Data in this exercise:
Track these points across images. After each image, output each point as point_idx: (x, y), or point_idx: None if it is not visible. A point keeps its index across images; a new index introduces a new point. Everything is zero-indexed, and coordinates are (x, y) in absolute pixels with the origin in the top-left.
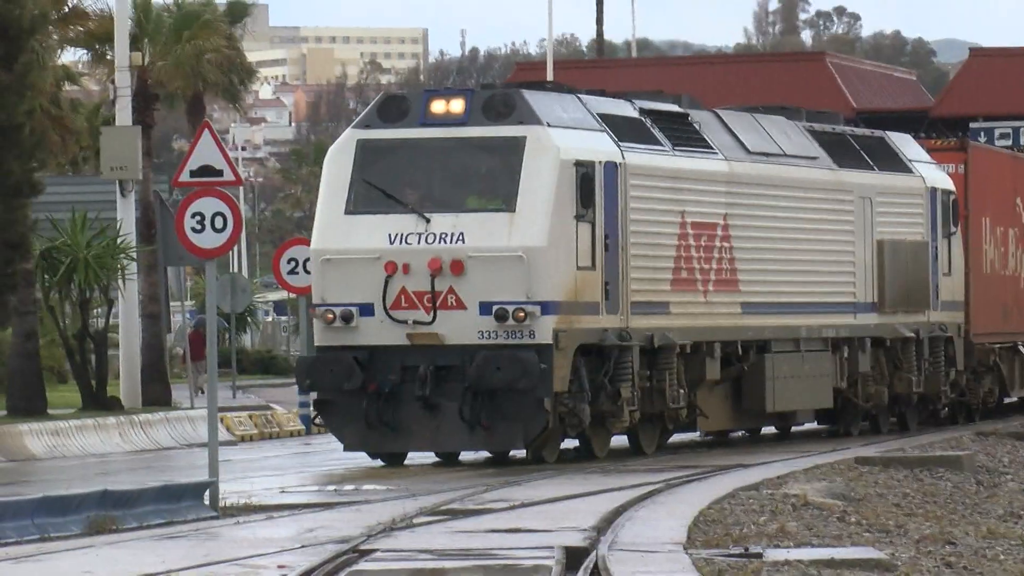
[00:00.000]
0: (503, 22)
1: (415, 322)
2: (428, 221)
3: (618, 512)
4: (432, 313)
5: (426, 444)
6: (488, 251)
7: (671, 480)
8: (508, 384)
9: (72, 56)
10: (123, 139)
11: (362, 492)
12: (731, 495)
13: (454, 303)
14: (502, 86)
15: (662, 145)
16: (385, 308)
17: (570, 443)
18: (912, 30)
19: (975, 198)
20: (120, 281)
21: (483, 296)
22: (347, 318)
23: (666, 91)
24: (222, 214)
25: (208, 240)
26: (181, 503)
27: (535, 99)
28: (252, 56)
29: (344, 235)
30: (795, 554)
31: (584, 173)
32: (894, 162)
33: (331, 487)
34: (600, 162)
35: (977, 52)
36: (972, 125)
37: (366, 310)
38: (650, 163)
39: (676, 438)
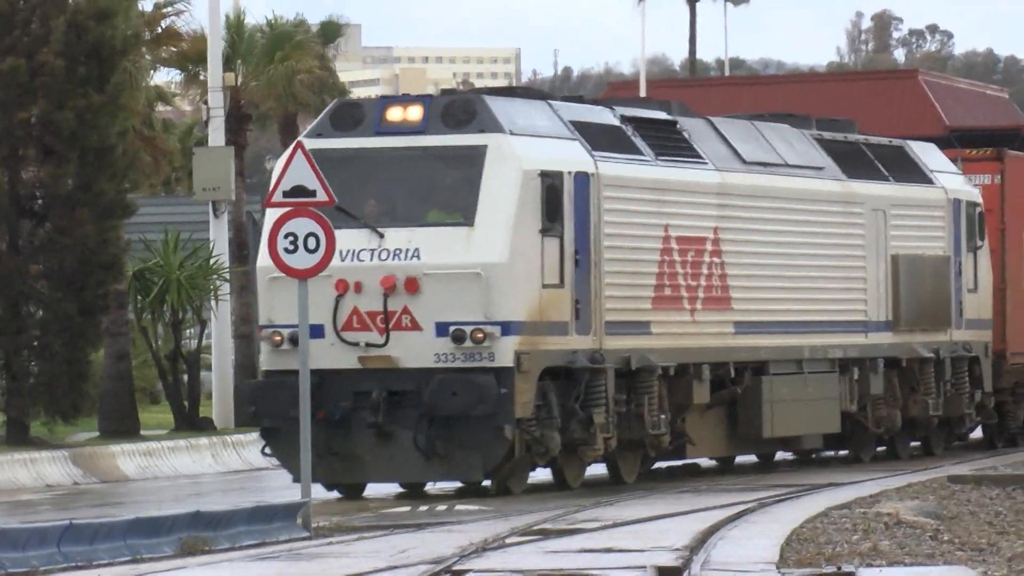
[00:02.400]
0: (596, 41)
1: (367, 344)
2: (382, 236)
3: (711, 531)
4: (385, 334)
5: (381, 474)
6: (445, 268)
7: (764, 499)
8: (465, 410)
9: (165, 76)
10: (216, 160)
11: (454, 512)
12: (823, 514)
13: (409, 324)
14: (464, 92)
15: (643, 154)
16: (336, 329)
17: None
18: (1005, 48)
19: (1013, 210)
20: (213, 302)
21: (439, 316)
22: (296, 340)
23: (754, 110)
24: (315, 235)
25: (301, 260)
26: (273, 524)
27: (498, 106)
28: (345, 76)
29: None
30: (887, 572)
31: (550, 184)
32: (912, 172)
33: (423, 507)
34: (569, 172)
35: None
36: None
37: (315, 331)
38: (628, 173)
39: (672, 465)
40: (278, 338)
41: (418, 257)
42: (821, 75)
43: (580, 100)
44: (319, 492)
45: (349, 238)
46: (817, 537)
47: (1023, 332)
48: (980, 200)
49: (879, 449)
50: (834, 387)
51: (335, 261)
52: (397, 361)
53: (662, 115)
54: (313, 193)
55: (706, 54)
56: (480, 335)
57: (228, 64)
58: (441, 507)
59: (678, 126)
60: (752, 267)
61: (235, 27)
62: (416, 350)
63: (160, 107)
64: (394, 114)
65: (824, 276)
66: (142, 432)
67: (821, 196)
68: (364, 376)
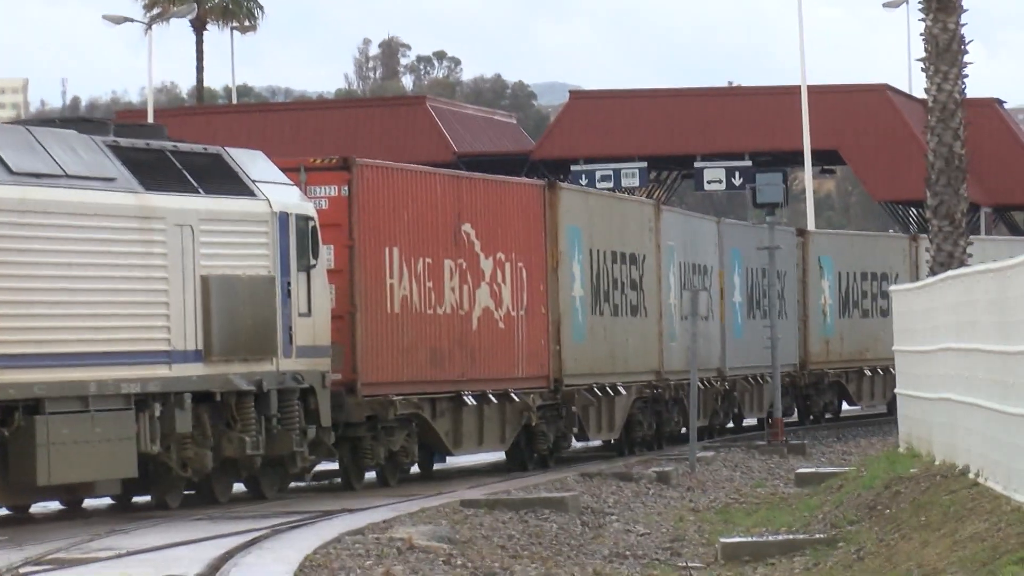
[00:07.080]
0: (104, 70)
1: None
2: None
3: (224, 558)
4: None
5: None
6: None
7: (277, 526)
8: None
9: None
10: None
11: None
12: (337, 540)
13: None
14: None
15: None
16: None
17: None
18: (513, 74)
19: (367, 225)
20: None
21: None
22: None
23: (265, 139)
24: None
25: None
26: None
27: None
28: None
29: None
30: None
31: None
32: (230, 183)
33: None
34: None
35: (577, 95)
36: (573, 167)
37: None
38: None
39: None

Assignment:
All of the data is to be reproduced exactly, with the pictures left out.

Task result:
Track these points across images. After each image, output each point as point_idx: (x, y), or point_idx: None if it is not visible. A point keeps its index across images; a new index introduces a new point. Everything is zero-indexed, and coordinates are (x, y) in absolute pixels with the origin in the top-left.
[00:00.000]
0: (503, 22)
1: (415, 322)
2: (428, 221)
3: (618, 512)
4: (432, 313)
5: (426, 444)
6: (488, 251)
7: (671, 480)
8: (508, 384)
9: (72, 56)
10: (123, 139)
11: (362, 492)
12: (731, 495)
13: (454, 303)
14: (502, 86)
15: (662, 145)
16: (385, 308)
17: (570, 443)
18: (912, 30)
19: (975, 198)
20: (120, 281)
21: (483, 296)
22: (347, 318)
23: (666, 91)
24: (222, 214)
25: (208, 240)
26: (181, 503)
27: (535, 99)
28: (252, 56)
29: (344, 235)
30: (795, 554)
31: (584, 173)
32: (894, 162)
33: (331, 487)
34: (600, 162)
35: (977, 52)
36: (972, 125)
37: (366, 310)
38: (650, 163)
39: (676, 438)
[00:02.400]
0: (596, 41)
1: (367, 344)
2: (382, 236)
3: (711, 531)
4: (385, 334)
5: (381, 474)
6: (445, 268)
7: (764, 499)
8: (465, 410)
9: (165, 76)
10: (216, 160)
11: (454, 512)
12: (823, 514)
13: (409, 324)
14: (464, 92)
15: (643, 154)
16: (336, 329)
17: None
18: (1005, 48)
19: (1013, 210)
20: (213, 302)
21: (439, 316)
22: (296, 340)
23: (754, 110)
24: (315, 235)
25: (301, 260)
26: (273, 524)
27: (498, 106)
28: (345, 76)
29: None
30: (887, 572)
31: (550, 184)
32: (912, 172)
33: (423, 507)
34: (569, 172)
35: None
36: None
37: (315, 331)
38: (628, 173)
39: (672, 465)
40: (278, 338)
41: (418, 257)
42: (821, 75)
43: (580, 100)
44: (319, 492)
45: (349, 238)
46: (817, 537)
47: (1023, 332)
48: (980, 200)
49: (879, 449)
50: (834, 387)
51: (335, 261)
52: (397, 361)
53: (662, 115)
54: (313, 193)
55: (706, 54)
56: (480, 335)
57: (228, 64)
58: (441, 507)
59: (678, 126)
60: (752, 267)
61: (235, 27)
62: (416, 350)
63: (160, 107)
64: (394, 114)
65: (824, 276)
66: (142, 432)
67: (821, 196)
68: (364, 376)
[00:07.080]
0: (104, 70)
1: None
2: None
3: (224, 558)
4: None
5: None
6: None
7: (277, 526)
8: None
9: None
10: None
11: None
12: (337, 540)
13: None
14: None
15: None
16: None
17: None
18: (513, 74)
19: (367, 225)
20: None
21: None
22: None
23: (265, 139)
24: None
25: None
26: None
27: None
28: None
29: None
30: None
31: None
32: (230, 183)
33: None
34: None
35: (577, 95)
36: (573, 167)
37: None
38: None
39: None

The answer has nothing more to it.